Women And Money
Shannon
McLay spent eight years working on trading floors. She has a business
degree and her credit score was good. But when it came time to buy a
house, she realized she had some serious blind spots. “Someone told me I
should invest the money I was saving for the down payment in ETFs, and I
didn’t know what they were. I couldn’t believe it,” McLay tells Quartz.
(ETFs are exchange-traded funds, groups of investment funds traded on stock exchanges.)
Even
more disturbing: McLay quickly realized she wasn’t alone. When she then
started working as a financial advisor, she noticed that a lot of women
didn’t understand some of the financial terms she was telling them even
though they had been working with professional advisors for years.

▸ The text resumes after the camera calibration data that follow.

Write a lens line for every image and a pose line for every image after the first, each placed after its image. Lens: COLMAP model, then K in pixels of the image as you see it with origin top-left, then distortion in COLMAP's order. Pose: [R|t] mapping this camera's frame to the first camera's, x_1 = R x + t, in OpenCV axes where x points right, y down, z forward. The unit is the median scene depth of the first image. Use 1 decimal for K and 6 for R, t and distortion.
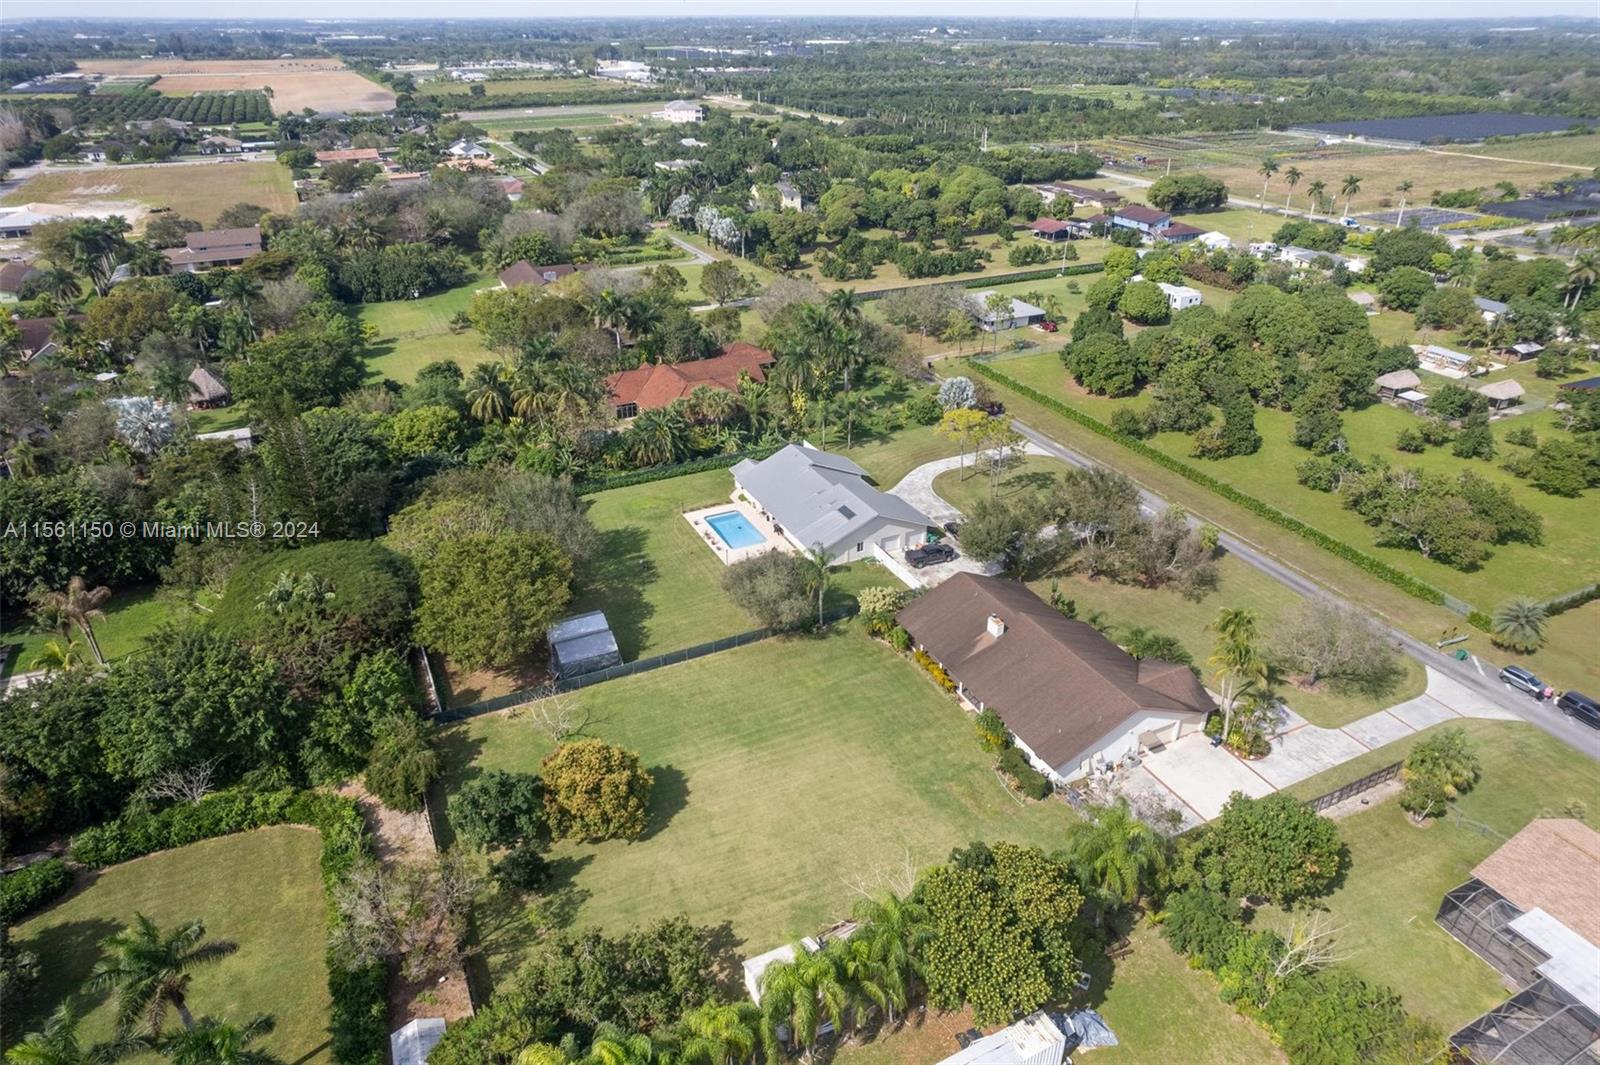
lens RADIAL K [[1026.3, 0, 812.6], [0, 1026.3, 531.1], [0, 0, 1]] dist [-0.079320, 0.073831]
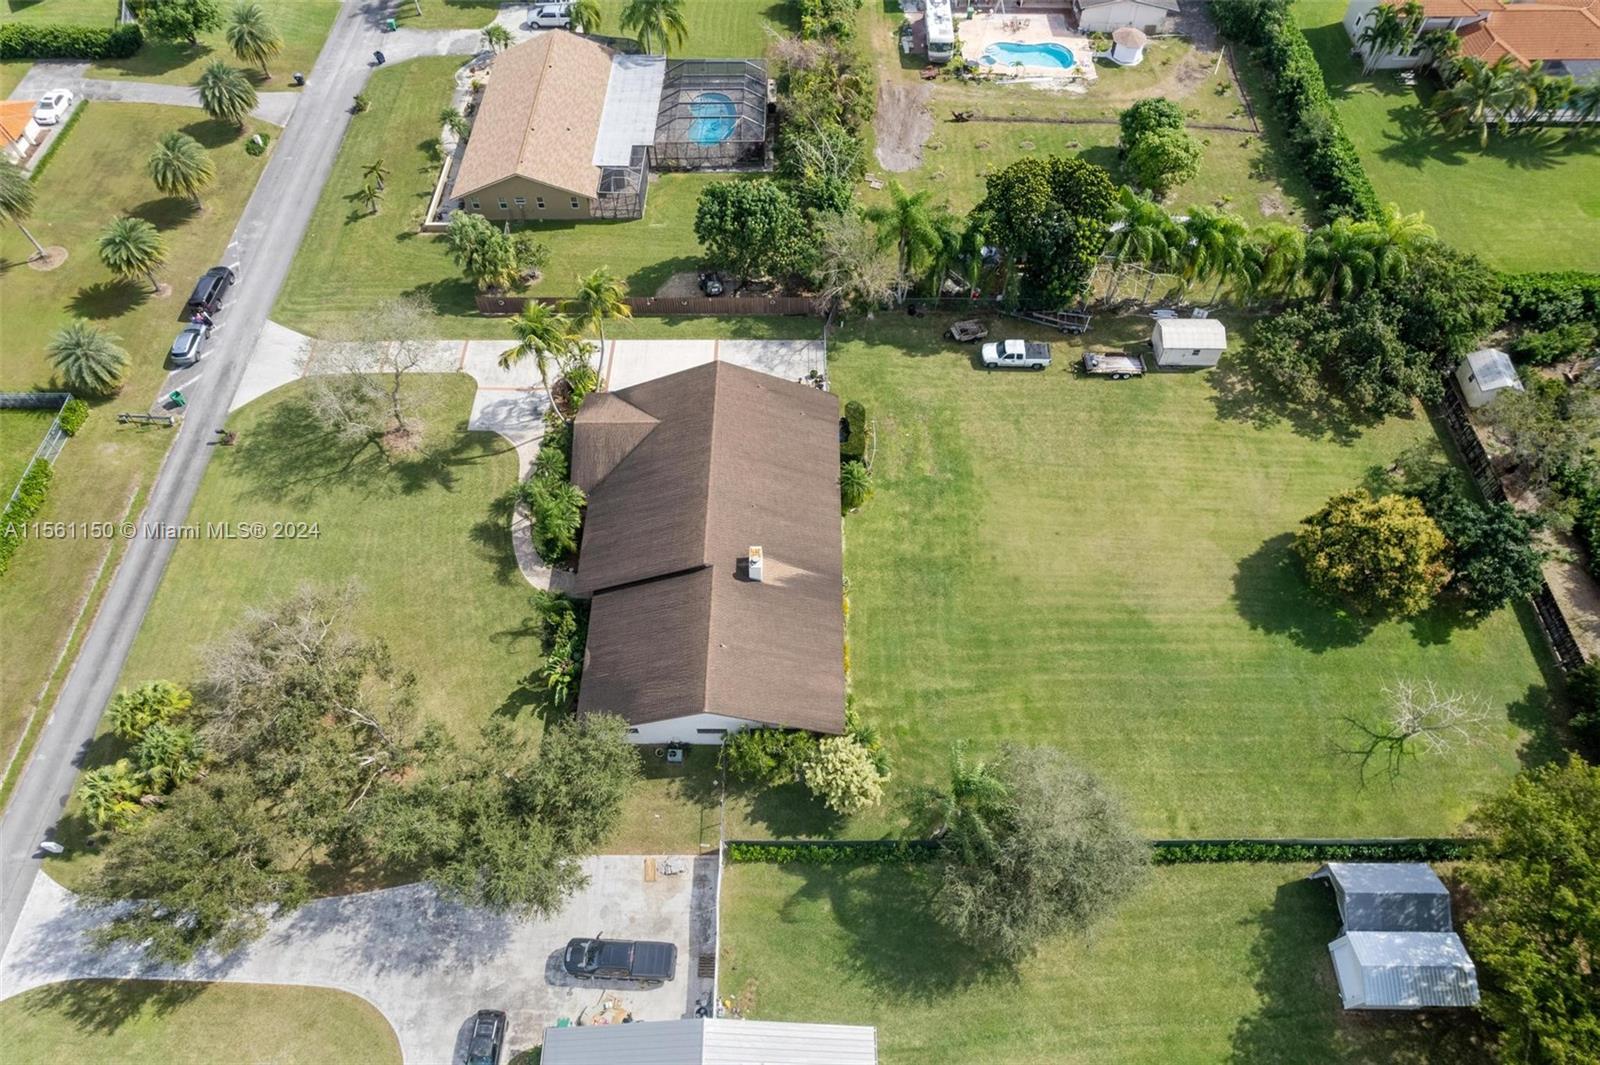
lens RADIAL K [[1026.3, 0, 812.6], [0, 1026.3, 531.1], [0, 0, 1]] dist [-0.079320, 0.073831]
pose [[-0.897551, -0.366376, 0.245300, -0.001894], [0.199043, 0.159741, 0.966884, -0.256941], [-0.393427, 0.916652, -0.070451, 0.495005]]
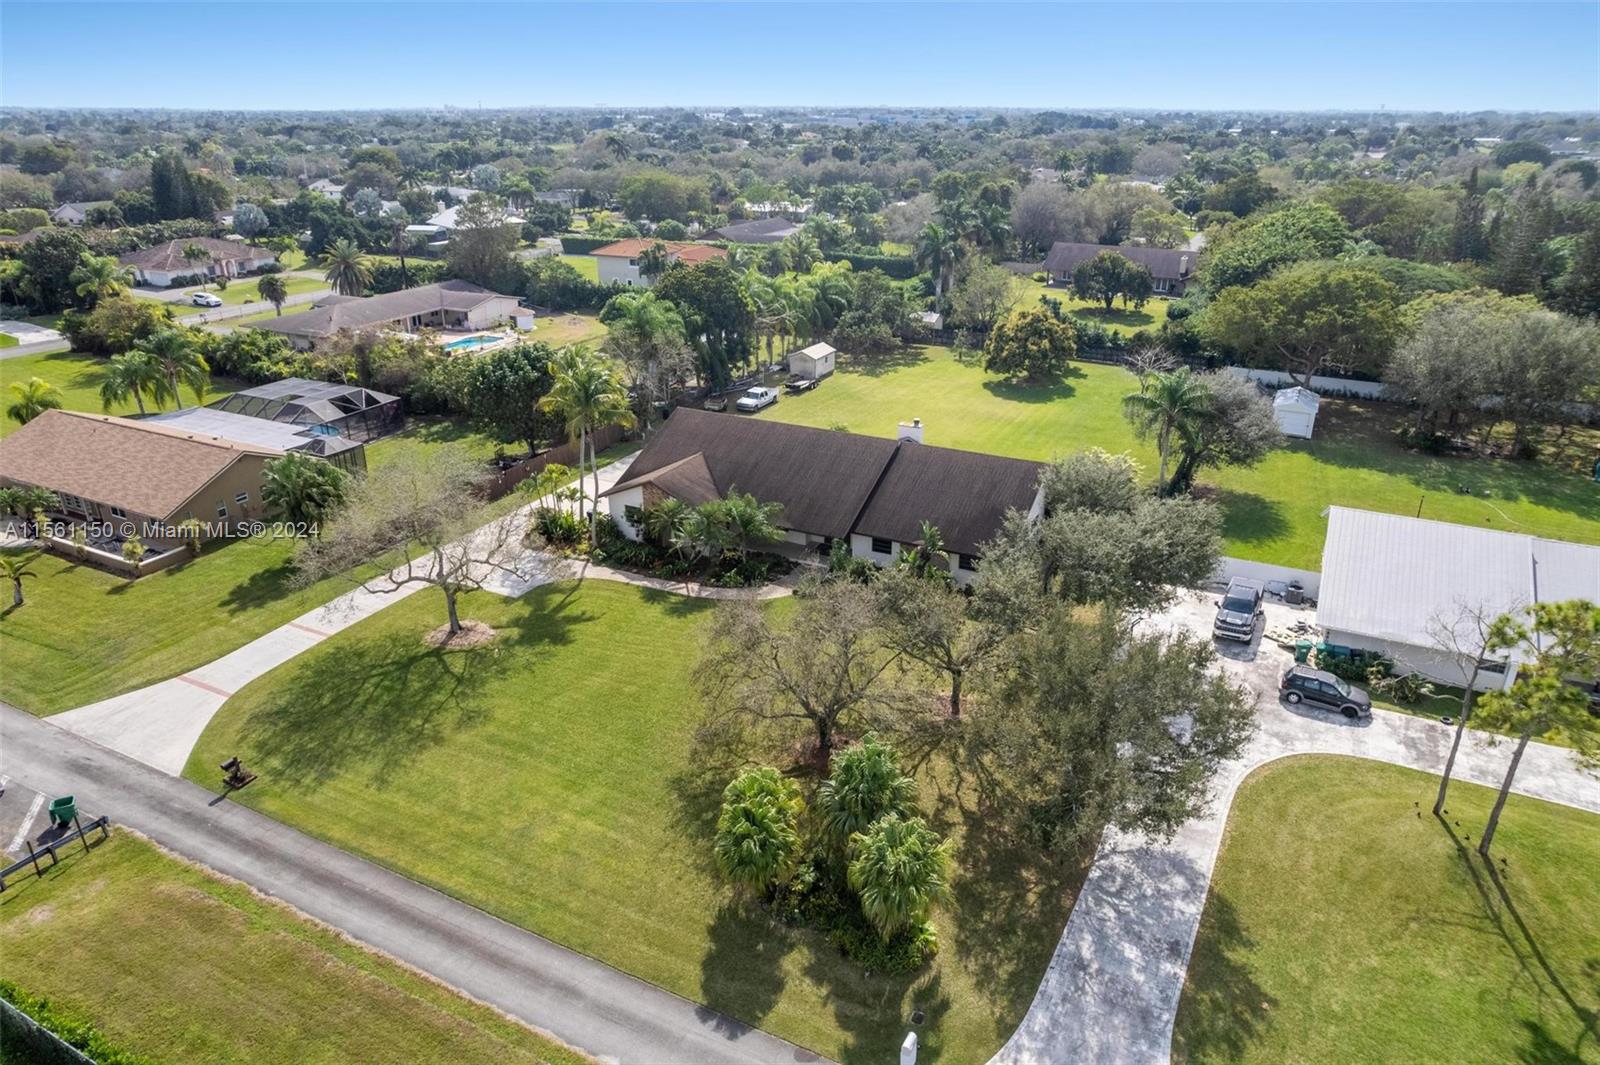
lens RADIAL K [[1026.3, 0, 812.6], [0, 1026.3, 531.1], [0, 0, 1]] dist [-0.079320, 0.073831]
pose [[-0.797475, 0.242240, -0.552588, 0.311644], [-0.271777, 0.673463, 0.687448, -0.156875], [0.538675, 0.698404, -0.471235, 0.654900]]
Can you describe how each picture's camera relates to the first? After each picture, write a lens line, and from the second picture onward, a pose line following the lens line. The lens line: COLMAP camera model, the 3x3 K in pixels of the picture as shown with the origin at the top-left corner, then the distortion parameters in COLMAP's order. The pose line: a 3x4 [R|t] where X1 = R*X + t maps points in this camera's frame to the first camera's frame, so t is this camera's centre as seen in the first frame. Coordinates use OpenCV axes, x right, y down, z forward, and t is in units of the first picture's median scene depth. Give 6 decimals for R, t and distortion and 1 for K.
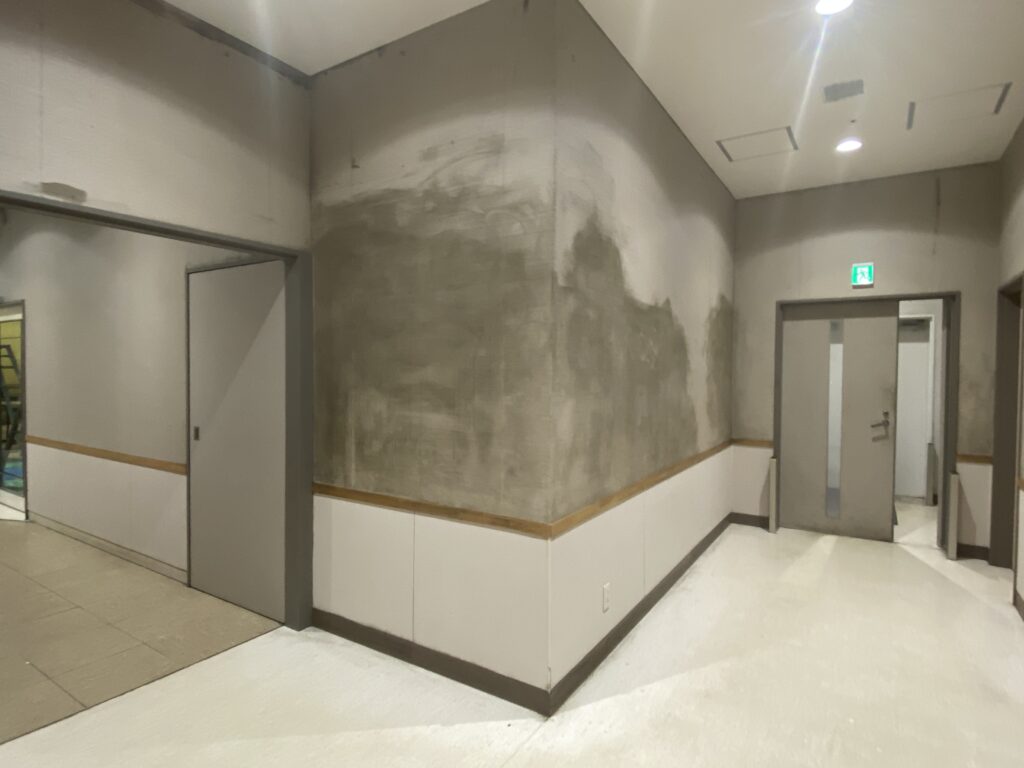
lens RADIAL K [[584.8, 0, 512.0], [0, 584.8, 384.0], [0, 0, 1]] dist [-0.002965, -0.001405]
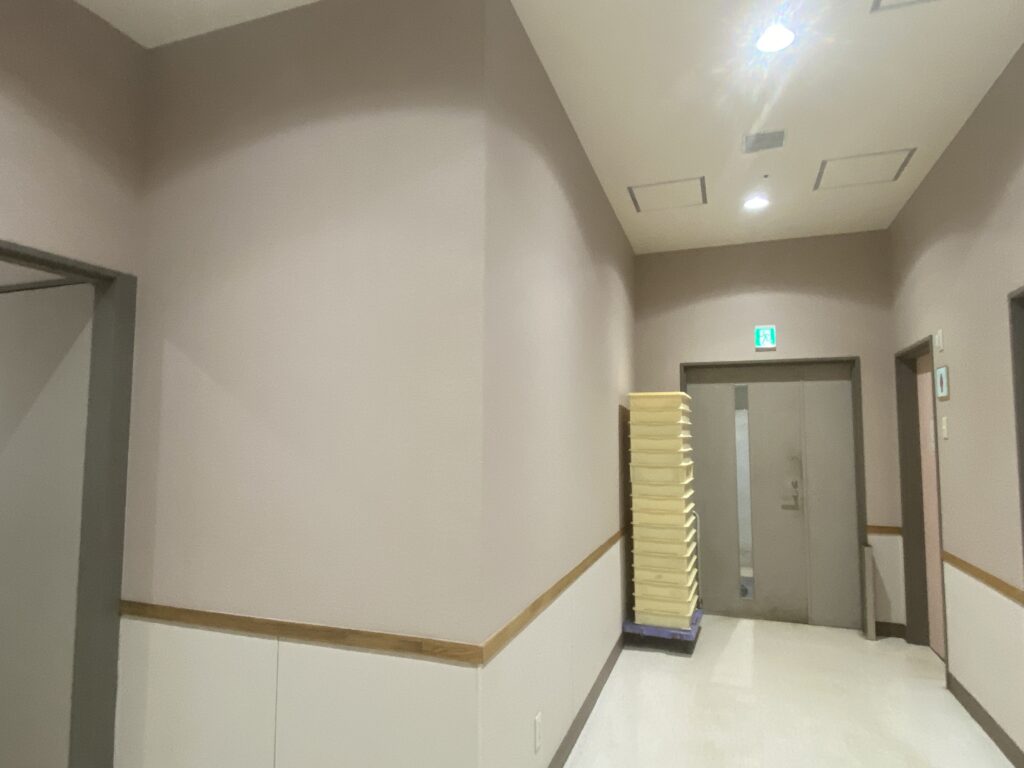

“When I started meeting with pro bono clients who had no access to
financial advisors, they knew even less about what was going on with
their money,” she says. She didn’t like what she saw. “I don’t like to
see that women are behind the eight ball where financial health is
concerned.”
When she founded Financial Gym,
a company that offers financial advice to clients with less than
$250,000, in 2013, McLay started to understand just how fraught women’s
relationship can be with money. “There is a lot of fear and shame women
are feeling around their money,” McLay says. She suspects that’s in part
because she believes many women just don’t feel a connection to their
money the way many men do. “When I was starting in this business, a
colleague told me I should read Think and Grow Rich by Napoleon
Hill. The idea of growing rich didn’t connect with me—I didn’t start
this business to get rich. I started it because I saw a need,” McLay
says.
And the jargon that acts as a barrier
of entry into the financial world can be particularly off-putting to
women. “It goes back to feeling our own insecurities or shame. Women
have this idea that if we don’t totally understand something, we
shouldn’t talk about it. We’re bad at bullshitting,” McLay says. “Guys
aren’t better at the jargon, but they’re more comfortable repeating it
without understanding it.”
For women who feel
uncomfortable, it’s easier just to pass the money stuff off to someone
else. You might expect that, since millennial and Gen X women are working and earning more
than their mothers or grandmothers, they would be more eager to take
financial control, but instead, that same survey found the opposite was
true: a survey found that 59% of women 20-34 and 35-50 allowed their partners to control the finances (that number was 55% for women over 50)
.
That
can be detrimental for them in the long run. “It’s just like regular
literacy—it’s so important we understand it, or we get taken advantage
of,” McLay says. “The more financially literate you are, the more
informed the choices you make. Do I need a Roth IRA? If you don’t know
what it is, you don’t know how it applies to you.”
In the past decade, companies specifically intended to help women get a handle on their finances, such as LearnVest, Women & Money, and Basis,
have sprung up. The companies’ success indicates that there’s a demand.
Financial Gym is part of this new trend of financial literacy companies
that meet clients where they’re at; though she didn’t expressly set out
to help women, McLay has found a strong base of female customers. Women
tend to be the ones to drag their male partners in for an appointment,
she says: “Men don’t stop and ask for directions, and they don’t ask for
financial help.”
And she’s got some advice for women based on the most successful behavior she’s seen:
1. Learn the jargon.
Complex terms can be a major barrier for understanding the world of
money, McLay says. But that jargon has been the same for decades now,
and it’s worth learning. “Yes, it’s committing to [learning] another
language. But you need it to succeed in your life,” she says. There are
lots of resources out there that can help you learn in the style that
works best for you, including books, blogs, and podcasts.
2. Don’t be afraid to look dumb. Lots
of McLay’s clients feel ashamed when they don’t know something. “Why?
Where would you have learned it?” McLay asks. “You have to drop that.
You have to not be afraid of looking dumb because you don’t know. Anyone
with an advisor, ask them to explain things to you like you’re a
three-year-old. Who cares if you sit there and look dumb? It’s your
money, and it should empower you, not confuse you.”
3. Know your worth, and don’t be afraid to fight for it. “This
is the number one issue we see at the Gym—the gender pay gap. It’s
glaring. We see it in the financial pictures,” McLay says. When she
tells women they’re under-earning (they see enough financial profiles of
men and women in various industries to know the difference), women tend
to say, “’I don’t want to rock the boat.’ There’s always a storyline
for why they won’t negotiate at their job. Men mostly don’t have that
hangup,” McLay says. Fighting through that urge to always keep the peace can mean much bigger earnings in the long run.